▶ **WORK TASK**
All of the data must be written out verbatim, with pictures excluded.

▶ **EXTRACTED MATERIAL**
────────────────────

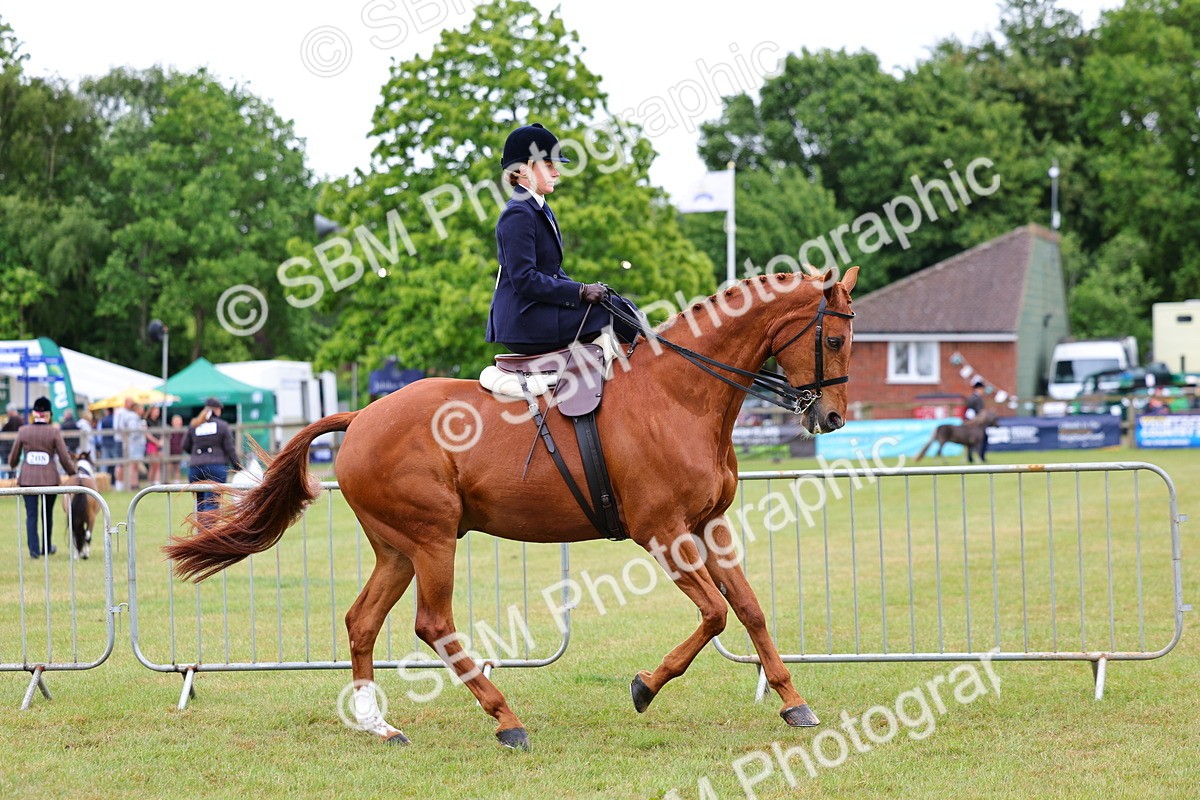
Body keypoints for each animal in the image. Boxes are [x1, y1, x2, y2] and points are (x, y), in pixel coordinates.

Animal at [165, 266, 860, 750]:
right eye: (832, 338)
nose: (829, 419)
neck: (681, 395)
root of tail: (361, 416)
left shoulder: (708, 527)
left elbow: (750, 609)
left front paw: (793, 702)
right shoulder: (662, 532)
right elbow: (715, 614)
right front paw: (644, 687)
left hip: (397, 547)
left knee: (362, 621)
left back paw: (376, 723)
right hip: (432, 540)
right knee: (433, 625)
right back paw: (506, 721)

────────────────────

▶ **SOLUTION TO THIS PROBLEM**
Body keypoints for each animal in the image. Boxes are [x1, y1, x2, y2] and points are (x, y), in pixel coordinates.

Animal at [165, 266, 860, 750]:
right eye: (832, 338)
nose: (829, 419)
neck: (681, 395)
root of tail: (361, 416)
left shoulder: (708, 527)
left elbow: (750, 609)
left front paw: (793, 702)
right shoulder: (662, 532)
right elbow: (715, 614)
right front paw: (644, 687)
left hip: (397, 547)
left knee: (362, 621)
left back paw: (376, 723)
right hip: (432, 540)
right knee: (433, 625)
right back paw: (506, 721)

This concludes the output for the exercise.